The chat message system uses layered interface composition:

- **`list.Item`** — base: `Render(width int) string`
- **`MessageItem`** — extends `list.Item` + `list.RawRenderable` +
  `Identifiable`
- **`ToolMessageItem`** — extends `MessageItem` with tool call/result/status
  methods
- **Opt-in capabilities**: `Focusable`, `Highlightable`, `Expandable`,
  `Animatable`, `Compactable`, `KeyEventHandler`

Key interface locations:

- List item interfaces: `list/item.go`
- Chat message interfaces: `chat/messages.go`
- Tool message interfaces: `chat/tools.go`
- Dialog interface: `dialog/dialog.go`

### Tool Renderers

Each tool has a dedicated renderer in `chat/`. The `ToolRenderer` interface
requires:

```go
RenderTool(sty *styles.Styles, width int, opts *ToolRenderOpts) string
```

`NewToolMessageItem` in `chat/tools.go` is the central factory that routes
tool names to specific types:

| File                  | Tools rendered                                 |
| --------------------- | ---------------------------------------------- |
| `chat/bash.go`        | Bash, JobOutput, JobKill                       |
| `chat/file.go`        | View, Write, Edit, MultiEdit, Download         |
| `chat/search.go`      | Glob, Grep, LS, Sourcegraph                    |
| `chat/fetch.go`       | Fetch, WebFetch, WebSearch                     |
| `chat/agent.go`       | Agent, AgenticFetch                            |
| `chat/diagnostics.go` | Diagnostics                                    |
| `chat/references.go`  | References                                     |
| `chat/lsp_restart.go` | LSPRestart                                     |
| `chat/todos.go`       | Todos                                          |
| `chat/mcp.go`         | MCP tools (`mcp_` prefix)                      |
| `chat/generic.go`     | Fallback for unrecognized tools                |
| `chat/assistant.go`   | Assistant messages (thinking, content, errors) |
| `chat/user.go`        | User messages (input + attachments)            |

### Styling

- All styles are defined in `styles/styles.go` (massive `Styles` struct with
  nested groups for Header, Pills, Dialog, Help, etc.).
- Access styles via `*common.Common` passed to components.
- Use semantic color fields rather than hardcoded colors.

### Dialogs

- Implement the `Dialog` interface in `dialog/dialog.go`:
  `ID()`, `HandleMsg()` returning an `Action`, `Draw()` onto `uv.Screen`.
- `Overlay` manages a stack of dialogs with push/pop/contains operations.
- Dialogs draw last and overlay everything else.
- Use `RenderContext` from `dialog/common.go` for consistent layout (title
  gradients, width, gap, cursor offset helpers).

[What this task involves]: Reproduce the part of the chat interface notes above, starting with "### Styling" and going on through "passed to components.", word for word.

[Extracted data]:
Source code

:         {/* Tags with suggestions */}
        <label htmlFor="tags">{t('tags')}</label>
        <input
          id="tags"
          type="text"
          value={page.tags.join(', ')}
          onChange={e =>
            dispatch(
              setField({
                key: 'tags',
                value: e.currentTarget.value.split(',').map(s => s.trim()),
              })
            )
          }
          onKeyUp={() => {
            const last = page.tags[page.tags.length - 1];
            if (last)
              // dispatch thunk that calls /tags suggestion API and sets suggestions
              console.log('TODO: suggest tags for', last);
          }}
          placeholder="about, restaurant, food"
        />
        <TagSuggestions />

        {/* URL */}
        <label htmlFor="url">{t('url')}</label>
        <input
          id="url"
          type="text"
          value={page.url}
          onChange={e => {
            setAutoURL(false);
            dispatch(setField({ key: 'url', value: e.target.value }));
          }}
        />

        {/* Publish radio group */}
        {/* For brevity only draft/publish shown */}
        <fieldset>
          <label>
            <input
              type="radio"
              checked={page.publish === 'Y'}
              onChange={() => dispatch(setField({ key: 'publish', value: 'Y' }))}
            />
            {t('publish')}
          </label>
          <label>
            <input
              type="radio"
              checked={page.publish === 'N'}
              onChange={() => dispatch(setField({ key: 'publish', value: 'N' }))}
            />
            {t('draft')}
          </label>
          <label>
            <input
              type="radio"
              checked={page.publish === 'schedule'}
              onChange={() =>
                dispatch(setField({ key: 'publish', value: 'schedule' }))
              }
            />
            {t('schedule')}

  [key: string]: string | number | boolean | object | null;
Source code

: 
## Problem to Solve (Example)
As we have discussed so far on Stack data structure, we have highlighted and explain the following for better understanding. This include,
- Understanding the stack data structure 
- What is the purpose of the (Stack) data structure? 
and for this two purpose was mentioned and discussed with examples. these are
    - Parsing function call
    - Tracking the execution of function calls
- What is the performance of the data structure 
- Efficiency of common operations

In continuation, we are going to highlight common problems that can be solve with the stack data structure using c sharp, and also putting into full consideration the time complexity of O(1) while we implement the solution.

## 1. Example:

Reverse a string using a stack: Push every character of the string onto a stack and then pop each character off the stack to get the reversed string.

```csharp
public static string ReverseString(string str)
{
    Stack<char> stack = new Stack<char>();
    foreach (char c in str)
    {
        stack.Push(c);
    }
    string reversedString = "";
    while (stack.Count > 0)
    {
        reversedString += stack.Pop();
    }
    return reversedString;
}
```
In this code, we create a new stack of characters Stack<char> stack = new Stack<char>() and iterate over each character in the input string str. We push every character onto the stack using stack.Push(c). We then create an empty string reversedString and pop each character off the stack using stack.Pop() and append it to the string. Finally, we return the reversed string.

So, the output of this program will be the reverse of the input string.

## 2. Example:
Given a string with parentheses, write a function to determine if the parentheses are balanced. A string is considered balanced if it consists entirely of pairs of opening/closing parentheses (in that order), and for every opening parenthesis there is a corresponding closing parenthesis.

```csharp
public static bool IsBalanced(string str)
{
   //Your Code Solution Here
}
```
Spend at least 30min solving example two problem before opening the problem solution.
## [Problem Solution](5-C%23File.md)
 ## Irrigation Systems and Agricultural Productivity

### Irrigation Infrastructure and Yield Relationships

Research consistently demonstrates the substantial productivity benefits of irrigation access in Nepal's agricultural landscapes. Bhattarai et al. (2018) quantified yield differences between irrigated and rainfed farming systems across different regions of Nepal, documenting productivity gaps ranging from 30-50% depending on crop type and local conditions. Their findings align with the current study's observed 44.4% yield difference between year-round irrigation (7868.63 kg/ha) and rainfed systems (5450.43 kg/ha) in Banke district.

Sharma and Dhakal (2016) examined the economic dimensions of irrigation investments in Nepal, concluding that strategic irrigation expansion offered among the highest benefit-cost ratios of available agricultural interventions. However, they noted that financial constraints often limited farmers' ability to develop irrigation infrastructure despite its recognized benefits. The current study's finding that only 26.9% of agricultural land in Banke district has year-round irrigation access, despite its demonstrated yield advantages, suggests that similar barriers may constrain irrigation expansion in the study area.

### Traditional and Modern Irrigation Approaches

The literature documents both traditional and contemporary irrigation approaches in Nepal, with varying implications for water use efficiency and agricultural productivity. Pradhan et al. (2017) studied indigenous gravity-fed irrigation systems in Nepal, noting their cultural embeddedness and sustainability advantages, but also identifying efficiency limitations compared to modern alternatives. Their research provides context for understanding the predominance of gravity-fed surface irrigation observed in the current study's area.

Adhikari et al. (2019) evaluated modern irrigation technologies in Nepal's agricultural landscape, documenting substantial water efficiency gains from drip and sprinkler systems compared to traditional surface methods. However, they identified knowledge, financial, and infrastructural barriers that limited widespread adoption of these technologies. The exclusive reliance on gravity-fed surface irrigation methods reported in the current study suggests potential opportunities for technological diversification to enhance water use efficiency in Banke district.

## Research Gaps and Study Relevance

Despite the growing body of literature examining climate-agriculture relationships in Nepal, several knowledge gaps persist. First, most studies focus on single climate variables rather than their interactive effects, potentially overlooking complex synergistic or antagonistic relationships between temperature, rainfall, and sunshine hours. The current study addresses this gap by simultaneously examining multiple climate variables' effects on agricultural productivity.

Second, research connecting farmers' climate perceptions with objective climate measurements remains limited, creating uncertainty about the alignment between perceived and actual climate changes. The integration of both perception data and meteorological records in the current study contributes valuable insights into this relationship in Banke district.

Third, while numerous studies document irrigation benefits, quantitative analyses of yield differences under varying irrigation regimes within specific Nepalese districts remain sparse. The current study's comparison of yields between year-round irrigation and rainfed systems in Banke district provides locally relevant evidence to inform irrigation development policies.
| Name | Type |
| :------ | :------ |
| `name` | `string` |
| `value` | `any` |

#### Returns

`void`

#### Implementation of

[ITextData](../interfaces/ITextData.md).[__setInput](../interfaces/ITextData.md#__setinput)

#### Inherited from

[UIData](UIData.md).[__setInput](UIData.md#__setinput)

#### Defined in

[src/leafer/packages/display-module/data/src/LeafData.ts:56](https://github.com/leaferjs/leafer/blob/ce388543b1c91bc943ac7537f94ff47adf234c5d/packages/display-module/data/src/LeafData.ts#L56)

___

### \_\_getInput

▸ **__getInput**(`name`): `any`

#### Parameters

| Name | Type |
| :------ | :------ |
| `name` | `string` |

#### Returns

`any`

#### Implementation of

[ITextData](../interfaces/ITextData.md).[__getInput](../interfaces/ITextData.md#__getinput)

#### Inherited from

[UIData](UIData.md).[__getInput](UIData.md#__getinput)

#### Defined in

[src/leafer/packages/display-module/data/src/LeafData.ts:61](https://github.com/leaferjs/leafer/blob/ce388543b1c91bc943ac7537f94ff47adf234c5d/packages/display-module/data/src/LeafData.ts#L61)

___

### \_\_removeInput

[Answer for the task]:
### Styling

- All styles are defined in `styles/styles.go` (massive `Styles` struct with
  nested groups for Header, Pills, Dialog, Help, etc.).
- Access styles via `*common.Common` passed to components.